◆ **STUDY TEXT**:
◇ ◇ ◇ ◇ ◇
LONDON, United Kingdom — Enchanted tree houses. Perfectly pastiche flying saucers. Gargantuan marionette skeletons. Life-sized Matryoshka dolls. A tumbled-down Humpty Dumpty. Shona Heath’s perceptively realised flights of fantasy — often achieved in collaboration with photographer Tim Walker — have taken the art of set and prop design to new heights, animating whimsical editorials as well as expertly judged campaigns for brands like Miu Miu (a surreal maritime vignette cast in chocolate box hues) and Dior (an arboreal fairy tale set at Versailles).
“I suppose I always sewed and made things,” Heath told BoF. “My mother sewed and painted, and did stain glass and ceramics, so I never felt that there was anything that I wasn’t entitled to do.”
◇ ◇ ◇ ◇ ◇
[Collection entries]

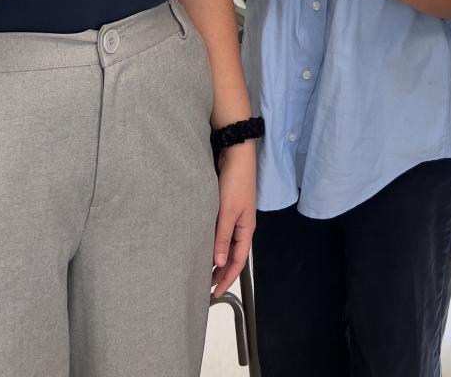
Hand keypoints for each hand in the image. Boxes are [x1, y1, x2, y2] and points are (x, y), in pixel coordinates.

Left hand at [211, 143, 255, 297]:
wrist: (236, 156)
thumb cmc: (235, 184)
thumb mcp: (228, 212)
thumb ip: (223, 237)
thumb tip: (219, 263)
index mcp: (246, 230)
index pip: (238, 262)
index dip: (228, 279)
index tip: (215, 294)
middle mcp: (243, 226)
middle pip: (233, 256)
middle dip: (222, 272)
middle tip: (206, 286)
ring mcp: (236, 217)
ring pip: (227, 245)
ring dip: (218, 258)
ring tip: (204, 270)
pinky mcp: (228, 208)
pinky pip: (223, 233)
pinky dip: (215, 243)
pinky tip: (205, 245)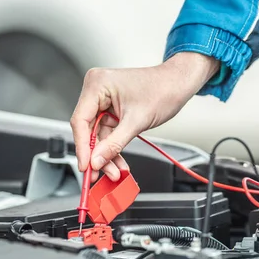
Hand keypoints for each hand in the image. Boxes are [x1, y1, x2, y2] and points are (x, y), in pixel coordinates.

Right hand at [70, 52, 218, 180]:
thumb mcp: (137, 121)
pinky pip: (108, 132)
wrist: (178, 84)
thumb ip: (114, 143)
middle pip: (88, 129)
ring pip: (98, 134)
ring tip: (115, 171)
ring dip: (106, 154)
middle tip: (102, 174)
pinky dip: (113, 147)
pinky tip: (118, 161)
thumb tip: (97, 160)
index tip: (86, 166)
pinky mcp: (112, 108)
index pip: (80, 120)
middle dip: (97, 154)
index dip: (82, 147)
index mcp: (97, 84)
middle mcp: (96, 89)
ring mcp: (103, 99)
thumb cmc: (163, 89)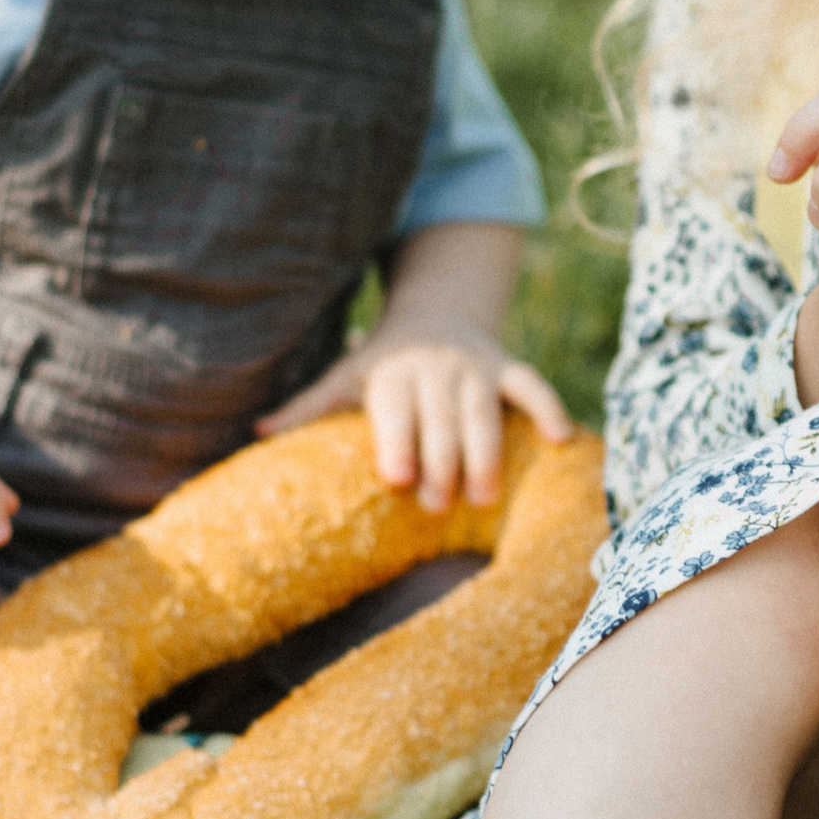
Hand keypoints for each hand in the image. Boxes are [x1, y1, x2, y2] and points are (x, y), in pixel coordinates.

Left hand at [260, 320, 572, 513]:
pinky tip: (561, 439)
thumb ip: (309, 408)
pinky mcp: (507, 366)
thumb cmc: (381, 364)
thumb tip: (257, 433)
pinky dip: (547, 408)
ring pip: (484, 409)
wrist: (432, 313)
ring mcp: (475, 366)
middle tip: (437, 505)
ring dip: (486, 452)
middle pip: (440, 417)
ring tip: (486, 497)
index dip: (397, 441)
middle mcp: (434, 366)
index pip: (395, 408)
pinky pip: (531, 384)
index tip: (396, 479)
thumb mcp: (345, 378)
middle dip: (440, 461)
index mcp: (391, 373)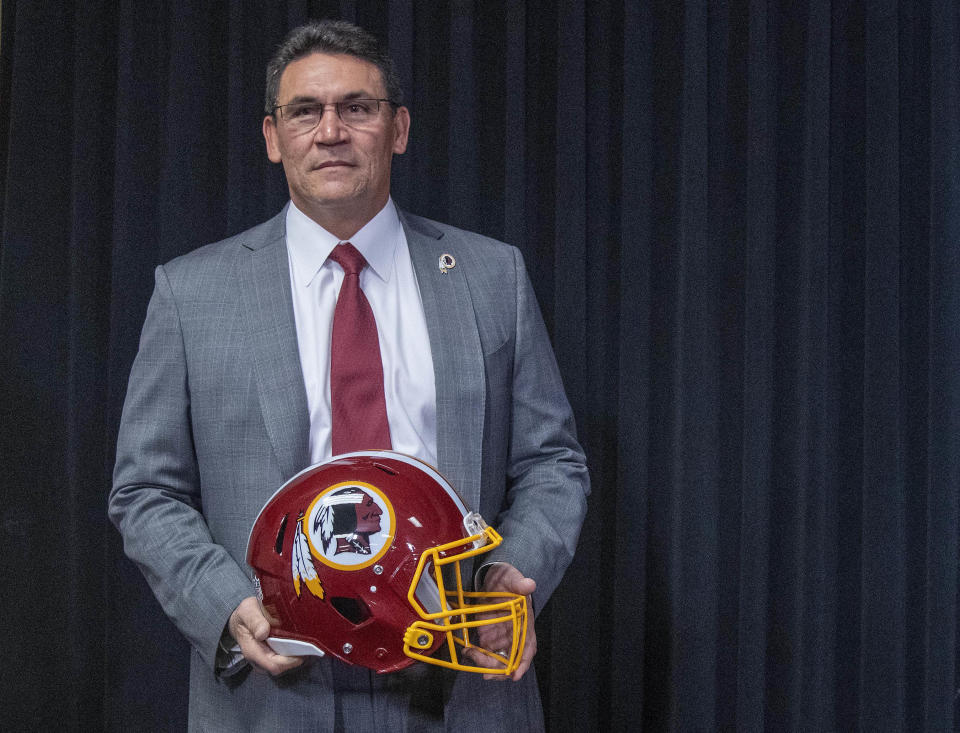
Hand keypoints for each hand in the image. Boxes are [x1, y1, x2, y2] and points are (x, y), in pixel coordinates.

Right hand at [228, 596, 303, 675]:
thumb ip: (255, 621)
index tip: (301, 652)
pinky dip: (294, 651)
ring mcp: (266, 657)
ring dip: (296, 654)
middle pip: (281, 666)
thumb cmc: (245, 614)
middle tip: (309, 645)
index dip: (288, 662)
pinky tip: (301, 640)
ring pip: (284, 663)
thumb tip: (263, 633)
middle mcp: (260, 658)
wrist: (240, 618)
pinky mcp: (271, 653)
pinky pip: (284, 657)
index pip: (273, 665)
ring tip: (307, 642)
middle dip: (295, 658)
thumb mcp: (247, 611)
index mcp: (252, 650)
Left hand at [469, 563, 536, 681]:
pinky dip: (476, 655)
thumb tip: (530, 584)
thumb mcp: (512, 578)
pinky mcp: (488, 635)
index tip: (514, 676)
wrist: (493, 577)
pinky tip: (467, 650)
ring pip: (496, 659)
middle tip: (485, 673)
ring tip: (470, 653)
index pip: (528, 647)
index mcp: (525, 624)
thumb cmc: (507, 579)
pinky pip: (484, 652)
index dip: (523, 663)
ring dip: (485, 663)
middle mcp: (514, 634)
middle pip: (510, 659)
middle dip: (499, 670)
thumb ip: (519, 583)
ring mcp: (501, 636)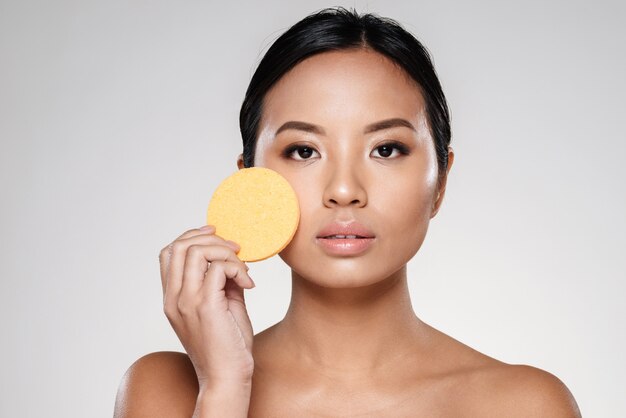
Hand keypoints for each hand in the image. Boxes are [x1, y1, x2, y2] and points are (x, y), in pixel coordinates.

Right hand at [159, 225, 255, 389]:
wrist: (227, 376)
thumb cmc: (227, 345)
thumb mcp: (221, 305)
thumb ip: (220, 281)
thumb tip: (232, 259)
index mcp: (172, 298)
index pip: (168, 253)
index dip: (191, 236)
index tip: (216, 236)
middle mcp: (174, 298)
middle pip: (179, 246)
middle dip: (211, 239)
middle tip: (236, 250)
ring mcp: (187, 301)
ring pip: (197, 251)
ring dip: (226, 253)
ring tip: (243, 270)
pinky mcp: (206, 306)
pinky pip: (218, 268)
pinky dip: (237, 269)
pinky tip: (248, 285)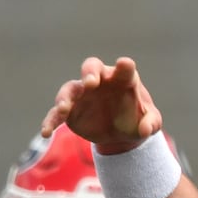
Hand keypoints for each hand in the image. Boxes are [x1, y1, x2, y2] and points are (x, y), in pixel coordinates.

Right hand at [41, 56, 162, 152]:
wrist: (120, 133)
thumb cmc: (137, 119)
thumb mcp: (151, 123)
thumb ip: (151, 124)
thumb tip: (144, 130)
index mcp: (123, 79)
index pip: (124, 69)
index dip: (124, 67)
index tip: (125, 65)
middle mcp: (100, 81)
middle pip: (91, 67)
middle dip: (90, 73)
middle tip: (90, 82)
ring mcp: (83, 95)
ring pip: (70, 89)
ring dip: (65, 97)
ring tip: (64, 109)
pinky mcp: (70, 112)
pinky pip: (56, 114)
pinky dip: (50, 121)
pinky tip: (46, 133)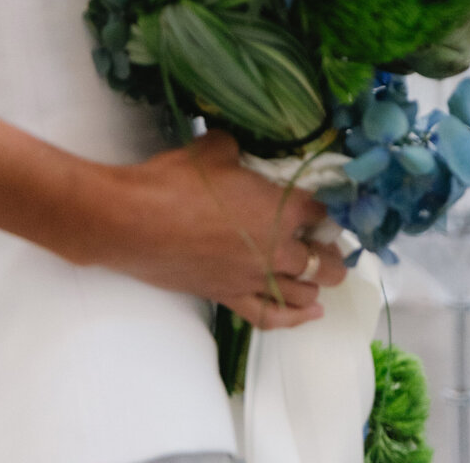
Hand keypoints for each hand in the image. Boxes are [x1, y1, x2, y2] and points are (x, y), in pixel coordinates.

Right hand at [86, 132, 346, 328]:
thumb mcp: (217, 150)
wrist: (136, 221)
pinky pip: (269, 316)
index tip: (329, 210)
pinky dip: (292, 318)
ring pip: (300, 291)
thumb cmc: (177, 180)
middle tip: (333, 248)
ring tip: (324, 280)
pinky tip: (308, 315)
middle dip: (331, 255)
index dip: (329, 212)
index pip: (321, 213)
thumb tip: (239, 150)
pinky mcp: (228, 296)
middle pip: (320, 259)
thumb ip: (240, 151)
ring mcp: (252, 277)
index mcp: (282, 208)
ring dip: (317, 285)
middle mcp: (275, 248)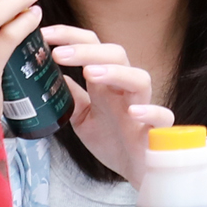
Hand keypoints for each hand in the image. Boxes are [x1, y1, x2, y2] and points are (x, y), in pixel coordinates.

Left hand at [40, 25, 171, 184]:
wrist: (135, 171)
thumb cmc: (113, 141)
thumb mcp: (82, 117)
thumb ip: (71, 95)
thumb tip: (51, 75)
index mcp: (106, 83)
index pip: (92, 47)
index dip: (70, 36)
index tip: (44, 34)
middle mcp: (125, 90)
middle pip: (115, 55)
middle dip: (86, 50)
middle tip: (59, 53)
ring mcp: (143, 107)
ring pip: (139, 78)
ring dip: (115, 72)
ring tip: (90, 73)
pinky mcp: (156, 131)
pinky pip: (161, 116)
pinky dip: (150, 111)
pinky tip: (134, 112)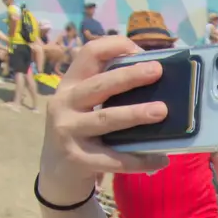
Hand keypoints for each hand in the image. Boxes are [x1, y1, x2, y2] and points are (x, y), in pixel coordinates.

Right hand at [38, 36, 169, 199]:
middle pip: (99, 85)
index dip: (114, 46)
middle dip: (129, 76)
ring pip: (106, 119)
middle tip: (157, 71)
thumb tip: (154, 78)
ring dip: (135, 114)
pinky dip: (139, 160)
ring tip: (161, 111)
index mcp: (70, 84)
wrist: (56, 171)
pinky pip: (114, 159)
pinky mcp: (77, 159)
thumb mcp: (83, 105)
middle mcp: (64, 103)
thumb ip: (107, 91)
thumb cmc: (81, 131)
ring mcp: (68, 131)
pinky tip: (160, 160)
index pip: (88, 54)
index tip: (139, 51)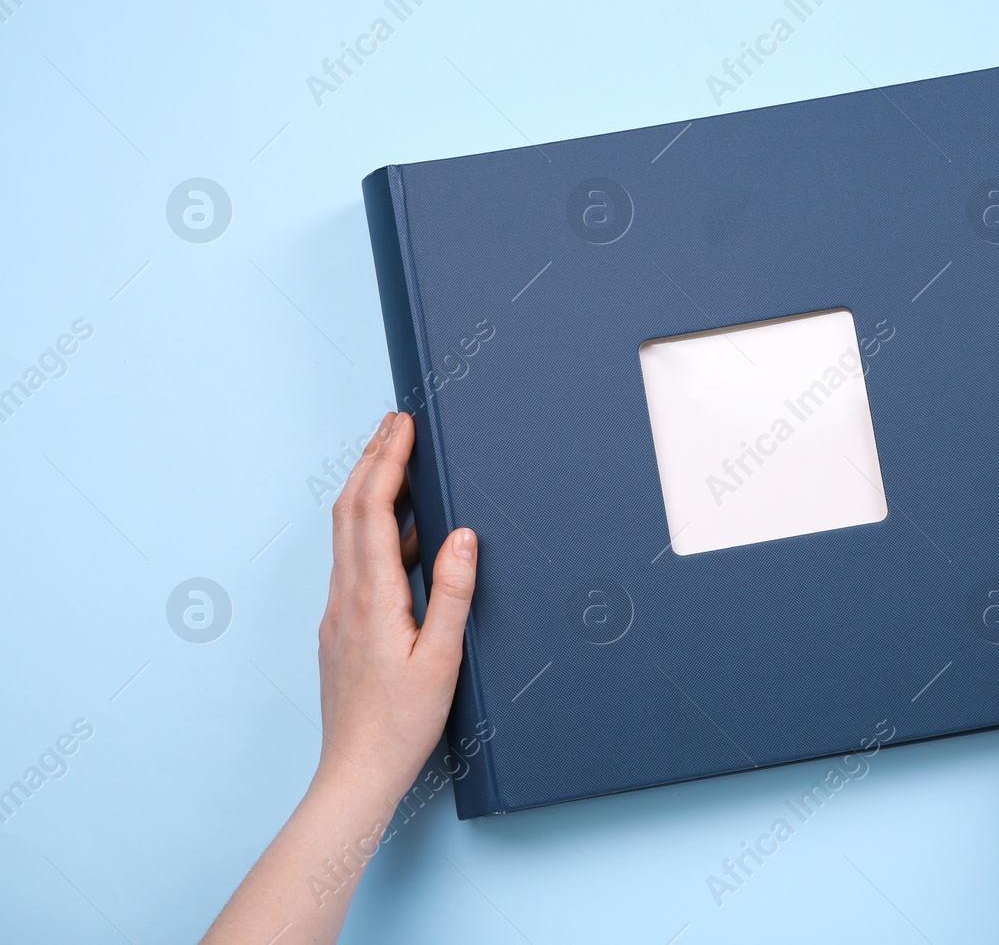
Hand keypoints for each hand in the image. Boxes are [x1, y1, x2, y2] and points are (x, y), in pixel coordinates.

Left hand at [316, 411, 478, 804]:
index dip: (387, 461)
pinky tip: (405, 534)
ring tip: (396, 460)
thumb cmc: (402, 725)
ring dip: (369, 489)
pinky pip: (355, 562)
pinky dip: (375, 529)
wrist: (356, 773)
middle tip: (393, 423)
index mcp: (372, 599)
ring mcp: (339, 612)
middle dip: (371, 459)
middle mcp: (346, 598)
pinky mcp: (342, 628)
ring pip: (348, 534)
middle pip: (349, 510)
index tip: (402, 426)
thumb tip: (461, 534)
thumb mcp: (443, 659)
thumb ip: (452, 593)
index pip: (373, 511)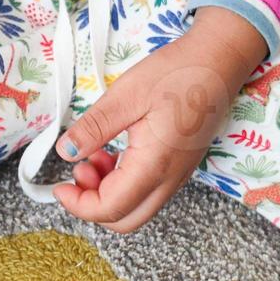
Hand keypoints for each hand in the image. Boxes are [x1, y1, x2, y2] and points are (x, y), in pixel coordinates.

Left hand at [53, 7, 266, 232]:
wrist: (219, 60)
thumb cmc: (179, 73)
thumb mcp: (127, 95)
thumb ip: (94, 128)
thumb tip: (66, 152)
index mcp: (154, 165)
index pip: (111, 209)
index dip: (79, 205)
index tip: (59, 187)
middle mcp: (169, 179)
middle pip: (125, 220)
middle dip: (93, 205)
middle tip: (78, 173)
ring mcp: (177, 175)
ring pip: (136, 207)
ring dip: (107, 192)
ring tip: (95, 157)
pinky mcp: (178, 166)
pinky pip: (147, 190)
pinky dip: (122, 182)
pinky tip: (112, 154)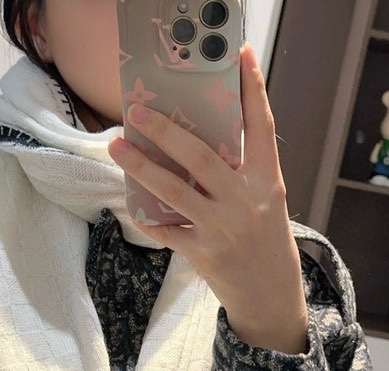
◇ ◇ ◇ ◇ ◇
◆ **EXERCISE SET**:
- 1) From the Shona Heath text, list every fantastical creation named in the short fragments that open it, before her name appears.
- 2) Answer these questions using the Shona Heath text:
(a) Which photographer does Heath often work with?
(b) Where is the Dior fairy tale set?
(c) What does Heath say she always did?

◆ **SOLUTIONS TO THE EXERCISE**:
- 1)
- Enchanted tree houses
- Perfectly pastiche flying saucers
- Gargantuan marionette skeletons
- Life-sized Matryoshka dolls
- A tumbled-down Humpty Dumpty

- 2)
(a) Tim Walker
(b) At Versailles
(c) She sewed and made things.